The books or the music in which we thought the beauty was located will betray us if we trust to them; it was not in them, it only came through them, and what came through them was longing. These things—the beauty, the memory of our own past—are good images of what we really desire; but if they are mistaken for the thing itself they turn into dumb idols, breaking the hearts of their worshippers. For they are not the thing itself; they are only the scent of a flower we have not found, the echo of a tune we have not heard, news from a country we have never yet visited. Do you think I am trying to weave a spell? Perhaps I am; but remember your fairy tales. Spells are used for breaking enchantments as well as for inducing them.

Can this concept have any meaning in a Pagan context? What is it that Pagans desire? For one thing, most Pagans believe that the divine (whether it is perceived as a single underlying energy, or as many deities) is immanent in the world, and therefore available to our experience in the here and now. So that is a key point where we differ from Lewis, who may well have seen the divine as both immanent and transcendent, but certainly thought that a full experience of it would only be available after death.

For many of us, Nature does not merely reflect the divine glory: she is the Divine glory – in all her contrary moods and states. And we can experience the divine directly. As we have only finite and local consciousness, we cannot fully apprehend the (presumed) infinite and non-local consciousness of deities, but we can participate in it. That is one of the purposes of magic (in my opinion). I believe that the goal of existence is not to divorce spirit from matter, but to awaken matter to its full potential; to divinize it, if you like.

The aim of my personal Pagan path is to become divine, to achieve apotheosis (not to merge with the underlying divine energy, but to be infused with it). I think this will take several lifetimes, but I believe it is possible. The only obstacle on this path is one of perception. As Blake put it, “If the doors of perception were cleansed, everything would appear as it is, infinite.”

I do think that the “argument from desire” is quite a good argument for the existence of deities – but I do not think it is a desire for a realm that is beyond the world (ontological transcendence); rather I think it is a desire to connect with something beyond the ego, something larger, deeper, broader that already exists in our own depths and connects with all that is (epistemological transcendence).
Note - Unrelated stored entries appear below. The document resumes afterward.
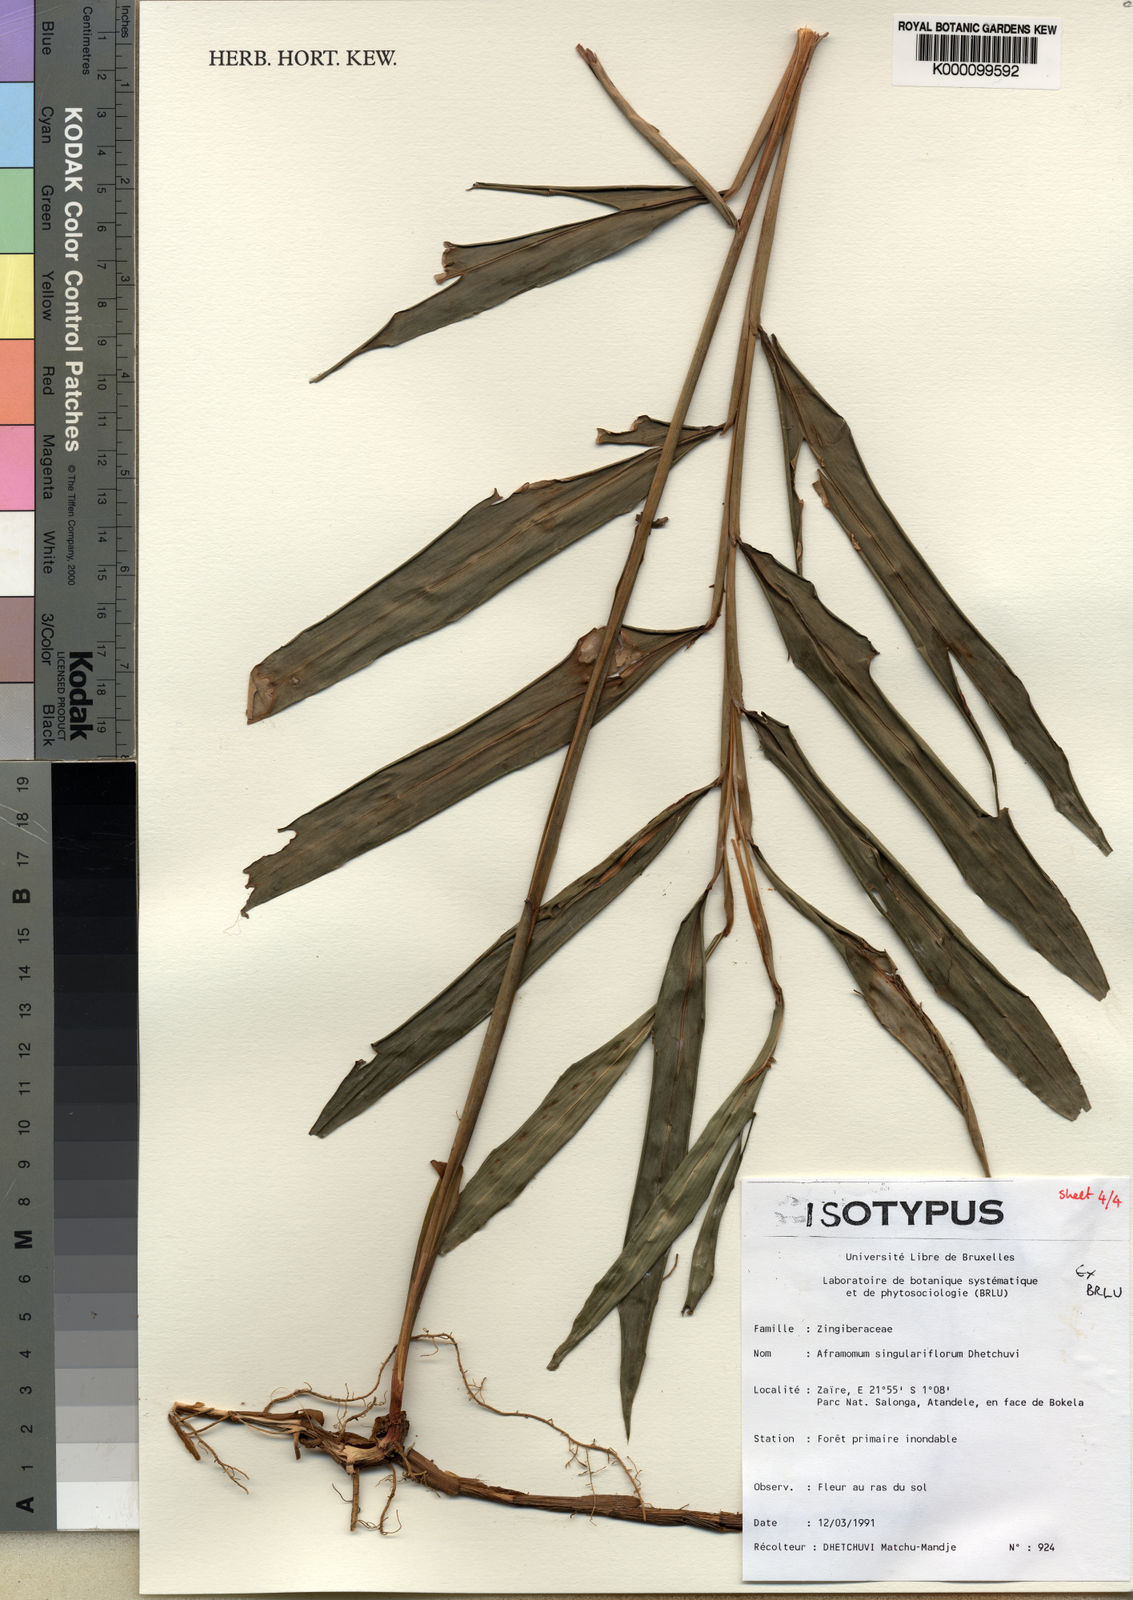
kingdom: Plantae
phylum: Tracheophyta
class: Liliopsida
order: Zingiberales
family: Zingiberaceae
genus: Aframomum
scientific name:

Lewis argues (in The Weight of Glory) that every activity has its proper reward, and every desire has its fulfilment. It is mercenary to desire “the reward which has no natural connexion with the things you do to earn it, and is quite foreign to the desires that ought to accompany those things”; but it is not mercenary to desire the proper reward of the action. The example he gives is that if someone marries for money, that is mercenary; but if they marry for love, it is not – because marriage is the proper reward of love.

In the same way, the fulfilment proper to existence is to encounter it fully; to experience it as the divine beloved. From my personal Pagan perspective, this does not mean to dissolve the self in the great all, but to experience the hieros gamos (sacred marriage) in one’s own depths, between the finite and the infinite, between manifest and unmanifest, matter and spirit.

From a polytheist perspective, even if one believes (as I do) in a single substance or energy from which all other entities (deities, spirits, humans and other animals, genii loci, etc) emerge, the underlying energy is plural and diverse, and so we cannot dissolve into it, and nor would it be desirable to do so (and interestingly, this is not the goal of Christian spirituality either). Becoming infused with it is not the same as losing our identity within it.

So yes, we desire meaning, joy, fulfilment, and the sacred marriage; and we can have them in the here and now, and they can be found through many spiritual traditions. But it does seem that there must be something (however we perceive it) that our desire is fixed upon – the goal of our desire is not merely imaginary.